◆ Task to carry out
Report how many lines in the listing below include the string "tail", and write nothing more.

◆ Records

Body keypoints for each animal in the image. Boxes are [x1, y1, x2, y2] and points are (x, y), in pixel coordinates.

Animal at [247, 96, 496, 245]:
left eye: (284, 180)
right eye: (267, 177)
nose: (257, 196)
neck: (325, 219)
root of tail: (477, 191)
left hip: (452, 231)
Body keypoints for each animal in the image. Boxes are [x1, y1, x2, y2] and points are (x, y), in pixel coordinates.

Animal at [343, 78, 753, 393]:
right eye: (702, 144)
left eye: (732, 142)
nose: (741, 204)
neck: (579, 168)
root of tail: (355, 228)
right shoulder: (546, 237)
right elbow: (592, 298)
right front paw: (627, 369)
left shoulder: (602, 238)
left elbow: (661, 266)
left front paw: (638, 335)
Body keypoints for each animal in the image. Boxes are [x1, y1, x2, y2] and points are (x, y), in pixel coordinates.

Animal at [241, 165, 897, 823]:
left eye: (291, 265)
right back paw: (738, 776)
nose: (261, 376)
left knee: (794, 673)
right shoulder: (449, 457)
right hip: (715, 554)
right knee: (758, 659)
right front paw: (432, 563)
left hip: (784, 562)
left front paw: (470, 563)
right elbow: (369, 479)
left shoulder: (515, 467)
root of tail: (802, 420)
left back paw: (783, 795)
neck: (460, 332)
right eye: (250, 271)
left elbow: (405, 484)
--
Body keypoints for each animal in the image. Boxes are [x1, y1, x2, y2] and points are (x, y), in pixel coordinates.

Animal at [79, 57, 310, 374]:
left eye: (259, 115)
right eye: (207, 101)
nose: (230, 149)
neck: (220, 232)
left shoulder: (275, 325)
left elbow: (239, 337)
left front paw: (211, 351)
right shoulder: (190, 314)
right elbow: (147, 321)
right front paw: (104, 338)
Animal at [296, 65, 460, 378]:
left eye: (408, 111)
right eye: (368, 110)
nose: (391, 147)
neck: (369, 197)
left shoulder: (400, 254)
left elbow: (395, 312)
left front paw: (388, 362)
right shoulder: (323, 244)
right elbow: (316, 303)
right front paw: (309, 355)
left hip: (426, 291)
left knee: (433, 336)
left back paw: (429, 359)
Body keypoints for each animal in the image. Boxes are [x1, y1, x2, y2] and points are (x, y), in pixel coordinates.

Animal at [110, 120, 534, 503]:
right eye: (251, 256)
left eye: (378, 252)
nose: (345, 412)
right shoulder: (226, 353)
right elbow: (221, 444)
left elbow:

◆ Output below
3